“I couldn’t be happier.” As if there was any doubt from her massive shit-eating grin. “I really just couldn’t be. Look at you both, locking lips, desecrating cakes, cursed beyond cursed. I love it!”

The rest of the cousins, girlfriends, or fiancées or whatever, and Kirian’s brother all spill into the kitchen behind his granny. They all have big shit-eating, or maybe I should say cake-eating, grins. They’re all studying the cake, looking at Kirian, and looking at me.

Finally, Ash says it. Dryly. Very dryly. “If you have any doubt that this person could be your soulmate, you should just give up now. She’s clearly made for you.”

“I did it,” Kirian argues. “She never licked the cake.” As if that’s supposed to help.

There are grins going all around. They’re clearly infectious because even the little boy in the kitchen standing between his parents is grinning at us.

“She might not have licked the cake, but she did clean your face for you,” Ash clarifies. “So that should count for something.”

“Welcome to the family,” the lady beside Ash says. She’s pretty, with golden hair and huge green eyes. Gorgeous, actually. She’s also grinning just as much as the rest of them.

And then she comes at me and envelopes me in a huge hug. She just about squeezes the life out of me as she’s so enthusiastic.

How could this have gone so wrong? Where did it all take a turn south? I didn’t agree to any of this. We were supposed to figure out how to get out of the curse, not get into it deeper. We were definitely not supposed to kiss, and I probably wasn’t supposed to think the cake tasted just fine when it was on Kirian, mixed with the sensual taste of his manly mouth.

He was not supposed to knock my non-existent socks off and melt my also non-existent panties off.

Kirian holds up both hands, warding everyone off. “Okay, this was a bad idea. Everyone needs to leave so Lindy and I can talk. Alone.”

“Whoa, baby, I’m sure that’s why you need us all to leave,” Granny says, waggling her eyebrows suggestively.

I cannot take this. I need to melt into the floor and disappear now. I wish puddling into nothing to save myself from complete mortification was a legitimate action I could take to get myself out of this.

“We haven’t even had the cake yet,” Ash protests.

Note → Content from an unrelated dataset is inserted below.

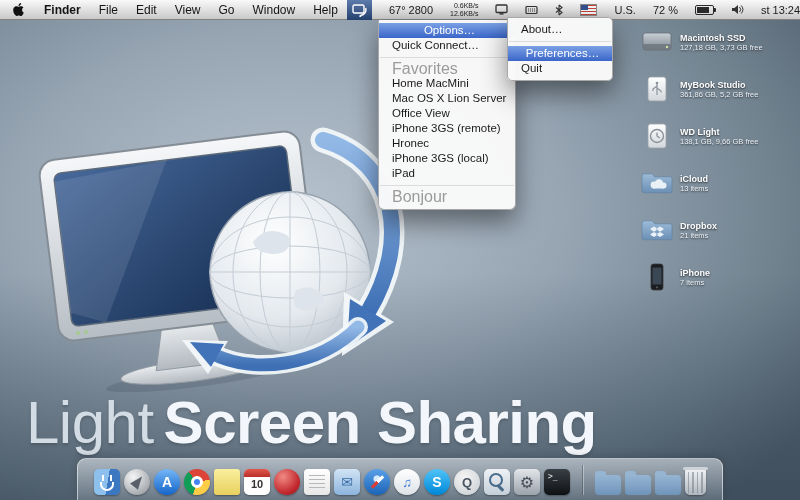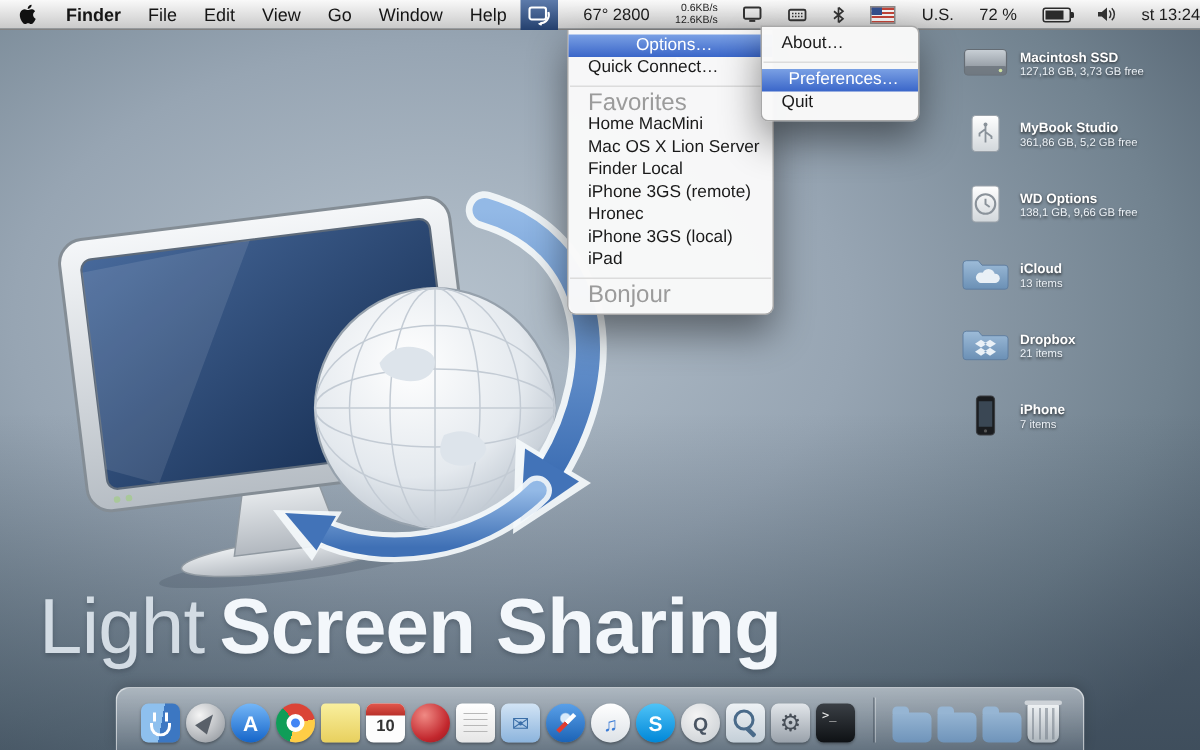"Finder Local" div.menu-row { text: Finder Local -> Office View }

Kirian scoops it off the counter. “Here. Take it with you. Now, out. All of you. Please. We’ll make it up to you. I’ll make it up to you. I’ll have a big family dinner, a barbeque, or we’ll go out somewhere. Just…please. I need to think, and you’re stampeding all over Lindy by just existing. This is confusing enough, and it isn’t helping. You’re scaring her so badly that she’ll never agree to join this family.”

“When you find a woman willing to eat cake off your face, you know you’ve found the one. She’s perfect,” Granny reiterates.

My face flushes so hot that I’m sure I’m more bright red than a cherry tomato, which is already like the ultimate red. With my complexion, I tend to only turn that color when I’m extremely flustered.

“I have to go with Granny on this one even though it kills me,” one of the cousins says. He has his arm wrapped around the lady who has her hand on the little boy’s shoulder.

“I agree,” the goddess, Kirian’s cousin—the one who is wearing what looks like a million-dollar dress, who also looks like a million dollars and probably smells like it too if I were to get close enough to smell her—announces. She crosses her arms and gives Kirian the stink eye. “Don’t mess this up. She’s perfect for you.”

“This coming from someone who refuses to acknowledge the curse?” Kirian shoots back. “Your time is coming, Leandra. Just you wait.”

Leandra flushes about as red as I likely am. She flips Kirian off, but even she can’t pretend it’s not all in good fun. At least, I think it is because she’s trying hard not to smile.

My lips are tingling, and I’m so wet that I’m worried about any scent wafting through the kitchen, and through it all, with everyone’s eyes on me, I keep waiting for some kind of trigger or flashback or whatever. Something that makes me feel uncomfortable the way I have in the past, or I don’t know…like there’s something shivering just under the surface of my skin. That’s how it’s always felt for me in the past. Always. Just a touch or a kiss, anything really, can remind me of how Phil used to look at me.

It was a long time ago. Phil never touched me, and he never did anything. He made me uncomfortable, made me destroy my relationship with my sister, and he made the crawling under my skin start. He made me feel unsafe. He was supposed to be my dad, but he didn’t look at me like a father. For three years, I had to live with that. I was always so paranoid about not being alone with him, ever. And when I was eighteen, I got the hell out of there. Honestly, I tried. I tried to tell people. I couldn’t tell Joan because she was a good person, and I knew how much it would hurt her. I tried telling my sister, but she didn’t want to lose what we had. After coming from nothing, I get it, but it still wrecked a bond I thought could never be severed.